Dataset -
###
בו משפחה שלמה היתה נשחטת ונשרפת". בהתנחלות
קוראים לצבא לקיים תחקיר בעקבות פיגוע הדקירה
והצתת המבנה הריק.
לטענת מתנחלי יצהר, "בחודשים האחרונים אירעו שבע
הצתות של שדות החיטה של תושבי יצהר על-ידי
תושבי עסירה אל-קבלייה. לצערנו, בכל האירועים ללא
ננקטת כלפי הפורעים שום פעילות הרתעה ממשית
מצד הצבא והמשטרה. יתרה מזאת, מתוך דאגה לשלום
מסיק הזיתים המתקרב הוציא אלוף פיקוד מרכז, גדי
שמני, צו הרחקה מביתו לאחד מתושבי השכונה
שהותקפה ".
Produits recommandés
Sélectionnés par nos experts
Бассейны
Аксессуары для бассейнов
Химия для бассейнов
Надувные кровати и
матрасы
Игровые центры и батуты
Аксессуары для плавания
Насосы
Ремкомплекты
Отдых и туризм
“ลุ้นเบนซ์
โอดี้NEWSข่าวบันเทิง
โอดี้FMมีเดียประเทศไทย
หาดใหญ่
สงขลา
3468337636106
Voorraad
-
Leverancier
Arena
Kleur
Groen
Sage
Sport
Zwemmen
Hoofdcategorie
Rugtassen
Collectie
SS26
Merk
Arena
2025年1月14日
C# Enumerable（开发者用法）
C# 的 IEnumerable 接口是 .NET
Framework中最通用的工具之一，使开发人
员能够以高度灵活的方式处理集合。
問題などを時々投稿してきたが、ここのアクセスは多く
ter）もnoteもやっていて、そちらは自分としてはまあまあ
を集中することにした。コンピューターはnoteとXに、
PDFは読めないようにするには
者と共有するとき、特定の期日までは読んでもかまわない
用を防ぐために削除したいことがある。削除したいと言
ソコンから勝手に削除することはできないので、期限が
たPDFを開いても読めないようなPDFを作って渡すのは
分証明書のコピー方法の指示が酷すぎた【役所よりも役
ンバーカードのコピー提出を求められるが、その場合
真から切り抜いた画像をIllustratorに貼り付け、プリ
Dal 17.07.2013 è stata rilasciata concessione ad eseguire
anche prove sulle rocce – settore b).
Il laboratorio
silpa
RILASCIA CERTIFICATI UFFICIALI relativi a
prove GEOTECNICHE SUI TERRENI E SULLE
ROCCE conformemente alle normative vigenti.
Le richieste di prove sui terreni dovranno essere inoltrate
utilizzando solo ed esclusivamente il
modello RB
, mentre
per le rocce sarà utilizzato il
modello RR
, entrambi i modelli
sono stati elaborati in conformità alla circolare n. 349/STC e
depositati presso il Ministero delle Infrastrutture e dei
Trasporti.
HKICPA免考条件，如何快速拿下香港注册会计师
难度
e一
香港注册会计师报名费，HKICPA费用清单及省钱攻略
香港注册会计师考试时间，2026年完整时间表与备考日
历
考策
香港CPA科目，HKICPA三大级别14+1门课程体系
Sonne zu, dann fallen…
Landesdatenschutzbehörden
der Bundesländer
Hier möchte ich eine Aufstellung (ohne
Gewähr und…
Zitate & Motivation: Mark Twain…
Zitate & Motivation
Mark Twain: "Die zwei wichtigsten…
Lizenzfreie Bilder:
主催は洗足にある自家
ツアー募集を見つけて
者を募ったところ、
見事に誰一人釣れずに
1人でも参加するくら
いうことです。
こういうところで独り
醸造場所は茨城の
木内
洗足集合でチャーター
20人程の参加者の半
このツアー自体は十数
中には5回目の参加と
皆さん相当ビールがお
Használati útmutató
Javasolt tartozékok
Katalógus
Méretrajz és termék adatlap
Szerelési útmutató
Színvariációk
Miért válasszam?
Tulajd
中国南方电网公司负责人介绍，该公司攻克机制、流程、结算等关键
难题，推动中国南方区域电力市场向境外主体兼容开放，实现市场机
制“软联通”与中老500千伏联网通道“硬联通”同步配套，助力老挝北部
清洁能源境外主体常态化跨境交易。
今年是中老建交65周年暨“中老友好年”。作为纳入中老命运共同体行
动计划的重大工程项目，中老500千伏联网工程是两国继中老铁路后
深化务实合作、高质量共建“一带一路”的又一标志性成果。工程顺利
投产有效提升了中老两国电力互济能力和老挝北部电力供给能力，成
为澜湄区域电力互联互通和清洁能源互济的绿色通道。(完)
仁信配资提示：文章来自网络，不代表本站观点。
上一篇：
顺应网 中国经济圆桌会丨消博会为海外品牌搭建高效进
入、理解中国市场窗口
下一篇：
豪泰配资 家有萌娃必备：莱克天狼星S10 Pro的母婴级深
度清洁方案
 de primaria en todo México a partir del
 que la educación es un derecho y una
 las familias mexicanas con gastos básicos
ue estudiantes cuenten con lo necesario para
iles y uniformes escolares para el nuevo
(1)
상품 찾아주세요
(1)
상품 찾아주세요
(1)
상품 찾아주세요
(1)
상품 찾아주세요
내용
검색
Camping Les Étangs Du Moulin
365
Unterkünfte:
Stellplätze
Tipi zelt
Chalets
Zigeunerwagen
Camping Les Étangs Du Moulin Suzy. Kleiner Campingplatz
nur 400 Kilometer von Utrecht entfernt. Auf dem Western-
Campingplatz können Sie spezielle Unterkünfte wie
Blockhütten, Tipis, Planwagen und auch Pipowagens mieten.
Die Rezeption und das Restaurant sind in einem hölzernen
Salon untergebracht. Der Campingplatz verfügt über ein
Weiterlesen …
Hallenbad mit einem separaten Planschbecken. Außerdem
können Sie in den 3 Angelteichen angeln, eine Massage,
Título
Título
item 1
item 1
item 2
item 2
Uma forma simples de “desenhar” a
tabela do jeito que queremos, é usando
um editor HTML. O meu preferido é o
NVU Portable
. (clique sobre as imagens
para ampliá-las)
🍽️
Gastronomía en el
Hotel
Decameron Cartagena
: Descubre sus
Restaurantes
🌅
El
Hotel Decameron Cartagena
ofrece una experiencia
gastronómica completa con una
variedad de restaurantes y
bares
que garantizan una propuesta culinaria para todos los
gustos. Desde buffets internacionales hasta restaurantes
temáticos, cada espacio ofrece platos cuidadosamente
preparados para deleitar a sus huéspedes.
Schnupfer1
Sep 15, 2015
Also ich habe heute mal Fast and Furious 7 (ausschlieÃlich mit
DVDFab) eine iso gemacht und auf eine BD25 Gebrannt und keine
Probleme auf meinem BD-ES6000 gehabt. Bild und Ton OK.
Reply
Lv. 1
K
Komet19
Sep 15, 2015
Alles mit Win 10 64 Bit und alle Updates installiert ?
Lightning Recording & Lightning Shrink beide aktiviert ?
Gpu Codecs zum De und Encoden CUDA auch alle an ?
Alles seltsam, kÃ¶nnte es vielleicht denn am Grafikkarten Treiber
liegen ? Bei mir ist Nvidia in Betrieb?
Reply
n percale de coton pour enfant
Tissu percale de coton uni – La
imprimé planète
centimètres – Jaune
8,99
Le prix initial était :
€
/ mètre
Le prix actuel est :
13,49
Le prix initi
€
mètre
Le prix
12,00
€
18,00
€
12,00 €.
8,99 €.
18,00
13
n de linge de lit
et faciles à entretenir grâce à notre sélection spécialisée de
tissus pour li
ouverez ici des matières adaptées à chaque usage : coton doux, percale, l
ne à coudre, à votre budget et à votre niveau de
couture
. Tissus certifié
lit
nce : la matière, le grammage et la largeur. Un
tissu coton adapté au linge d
###
Task to carry out - Give every line of the records above again, unchanged and in the same order.

Result for this exercise -
בו משפחה שלמה היתה נשחטת ונשרפת". בהתנחלות
קוראים לצבא לקיים תחקיר בעקבות פיגוע הדקירה
והצתת המבנה הריק.
לטענת מתנחלי יצהר, "בחודשים האחרונים אירעו שבע
הצתות של שדות החיטה של תושבי יצהר על-ידי
תושבי עסירה אל-קבלייה. לצערנו, בכל האירועים ללא
ננקטת כלפי הפורעים שום פעילות הרתעה ממשית
מצד הצבא והמשטרה. יתרה מזאת, מתוך דאגה לשלום
מסיק הזיתים המתקרב הוציא אלוף פיקוד מרכז, גדי
שמני, צו הרחקה מביתו לאחד מתושבי השכונה
שהותקפה ".
Produits recommandés
Sélectionnés par nos experts
Бассейны
Аксессуары для бассейнов
Химия для бассейнов
Надувные кровати и
матрасы
Игровые центры и батуты
Аксессуары для плавания
Насосы
Ремкомплекты
Отдых и туризм
“ลุ้นเบนซ์
โอดี้NEWSข่าวบันเทิง
โอดี้FMมีเดียประเทศไทย
หาดใหญ่
สงขลา
3468337636106
Voorraad
-
Leverancier
Arena
Kleur
Groen
Sage
Sport
Zwemmen
Hoofdcategorie
Rugtassen
Collectie
SS26
Merk
Arena
2025年1月14日
C# Enumerable（开发者用法）
C# 的 IEnumerable 接口是 .NET
Framework中最通用的工具之一，使开发人
员能够以高度灵活的方式处理集合。
問題などを時々投稿してきたが、ここのアクセスは多く
ter）もnoteもやっていて、そちらは自分としてはまあまあ
を集中することにした。コンピューターはnoteとXに、
PDFは読めないようにするには
者と共有するとき、特定の期日までは読んでもかまわない
用を防ぐために削除したいことがある。削除したいと言
ソコンから勝手に削除することはできないので、期限が
たPDFを開いても読めないようなPDFを作って渡すのは
分証明書のコピー方法の指示が酷すぎた【役所よりも役
ンバーカードのコピー提出を求められるが、その場合
真から切り抜いた画像をIllustratorに貼り付け、プリ
Dal 17.07.2013 è stata rilasciata concessione ad eseguire
anche prove sulle rocce – settore b).
Il laboratorio
silpa
RILASCIA CERTIFICATI UFFICIALI relativi a
prove GEOTECNICHE SUI TERRENI E SULLE
ROCCE conformemente alle normative vigenti.
Le richieste di prove sui terreni dovranno essere inoltrate
utilizzando solo ed esclusivamente il
modello RB
, mentre
per le rocce sarà utilizzato il
modello RR
, entrambi i modelli
sono stati elaborati in conformità alla circolare n. 349/STC e
depositati presso il Ministero delle Infrastrutture e dei
Trasporti.
HKICPA免考条件，如何快速拿下香港注册会计师
难度
e一
香港注册会计师报名费，HKICPA费用清单及省钱攻略
香港注册会计师考试时间，2026年完整时间表与备考日
历
考策
香港CPA科目，HKICPA三大级别14+1门课程体系
Sonne zu, dann fallen…
Landesdatenschutzbehörden
der Bundesländer
Hier möchte ich eine Aufstellung (ohne
Gewähr und…
Zitate & Motivation: Mark Twain…
Zitate & Motivation
Mark Twain: "Die zwei wichtigsten…
Lizenzfreie Bilder:
主催は洗足にある自家
ツアー募集を見つけて
者を募ったところ、
見事に誰一人釣れずに
1人でも参加するくら
いうことです。
こういうところで独り
醸造場所は茨城の
木内
洗足集合でチャーター
20人程の参加者の半
このツアー自体は十数
中には5回目の参加と
皆さん相当ビールがお
Használati útmutató
Javasolt tartozékok
Katalógus
Méretrajz és termék adatlap
Szerelési útmutató
Színvariációk
Miért válasszam?
Tulajd
中国南方电网公司负责人介绍，该公司攻克机制、流程、结算等关键
难题，推动中国南方区域电力市场向境外主体兼容开放，实现市场机
制“软联通”与中老500千伏联网通道“硬联通”同步配套，助力老挝北部
清洁能源境外主体常态化跨境交易。
今年是中老建交65周年暨“中老友好年”。作为纳入中老命运共同体行
动计划的重大工程项目，中老500千伏联网工程是两国继中老铁路后
深化务实合作、高质量共建“一带一路”的又一标志性成果。工程顺利
投产有效提升了中老两国电力互济能力和老挝北部电力供给能力，成
为澜湄区域电力互联互通和清洁能源互济的绿色通道。(完)
仁信配资提示：文章来自网络，不代表本站观点。
上一篇：
顺应网 中国经济圆桌会丨消博会为海外品牌搭建高效进
入、理解中国市场窗口
下一篇：
豪泰配资 家有萌娃必备：莱克天狼星S10 Pro的母婴级深
度清洁方案
 de primaria en todo México a partir del
 que la educación es un derecho y una
 las familias mexicanas con gastos básicos
ue estudiantes cuenten con lo necesario para
iles y uniformes escolares para el nuevo
(1)
상품 찾아주세요
(1)
상품 찾아주세요
(1)
상품 찾아주세요
(1)
상품 찾아주세요
내용
검색
Camping Les Étangs Du Moulin
365
Unterkünfte:
Stellplätze
Tipi zelt
Chalets
Zigeunerwagen
Camping Les Étangs Du Moulin Suzy. Kleiner Campingplatz
nur 400 Kilometer von Utrecht entfernt. Auf dem Western-
Campingplatz können Sie spezielle Unterkünfte wie
Blockhütten, Tipis, Planwagen und auch Pipowagens mieten.
Die Rezeption und das Restaurant sind in einem hölzernen
Salon untergebracht. Der Campingplatz verfügt über ein
Weiterlesen …
Hallenbad mit einem separaten Planschbecken. Außerdem
können Sie in den 3 Angelteichen angeln, eine Massage,
Título
Título
item 1
item 1
item 2
item 2
Uma forma simples de “desenhar” a
tabela do jeito que queremos, é usando
um editor HTML. O meu preferido é o
NVU Portable
. (clique sobre as imagens
para ampliá-las)
🍽️
Gastronomía en el
Hotel
Decameron Cartagena
: Descubre sus
Restaurantes
🌅
El
Hotel Decameron Cartagena
ofrece una experiencia
gastronómica completa con una
variedad de restaurantes y
bares
que garantizan una propuesta culinaria para todos los
gustos. Desde buffets internacionales hasta restaurantes
temáticos, cada espacio ofrece platos cuidadosamente
preparados para deleitar a sus huéspedes.
Schnupfer1
Sep 15, 2015
Also ich habe heute mal Fast and Furious 7 (ausschlieÃlich mit
DVDFab) eine iso gemacht und auf eine BD25 Gebrannt und keine
Probleme auf meinem BD-ES6000 gehabt. Bild und Ton OK.
Reply
Lv. 1
K
Komet19
Sep 15, 2015
Alles mit Win 10 64 Bit und alle Updates installiert ?
Lightning Recording & Lightning Shrink beide aktiviert ?
Gpu Codecs zum De und Encoden CUDA auch alle an ?
Alles seltsam, kÃ¶nnte es vielleicht denn am Grafikkarten Treiber
liegen ? Bei mir ist Nvidia in Betrieb?
Reply
n percale de coton pour enfant
Tissu percale de coton uni – La
imprimé planète
centimètres – Jaune
8,99
Le prix initial était :
€
/ mètre
Le prix actuel est :
13,49
Le prix initi
€
mètre
Le prix
12,00
€
18,00
€
12,00 €.
8,99 €.
18,00
13
n de linge de lit
et faciles à entretenir grâce à notre sélection spécialisée de
tissus pour li
ouverez ici des matières adaptées à chaque usage : coton doux, percale, l
ne à coudre, à votre budget et à votre niveau de
couture
. Tissus certifié
lit
nce : la matière, le grammage et la largeur. Un
tissu coton adapté au linge d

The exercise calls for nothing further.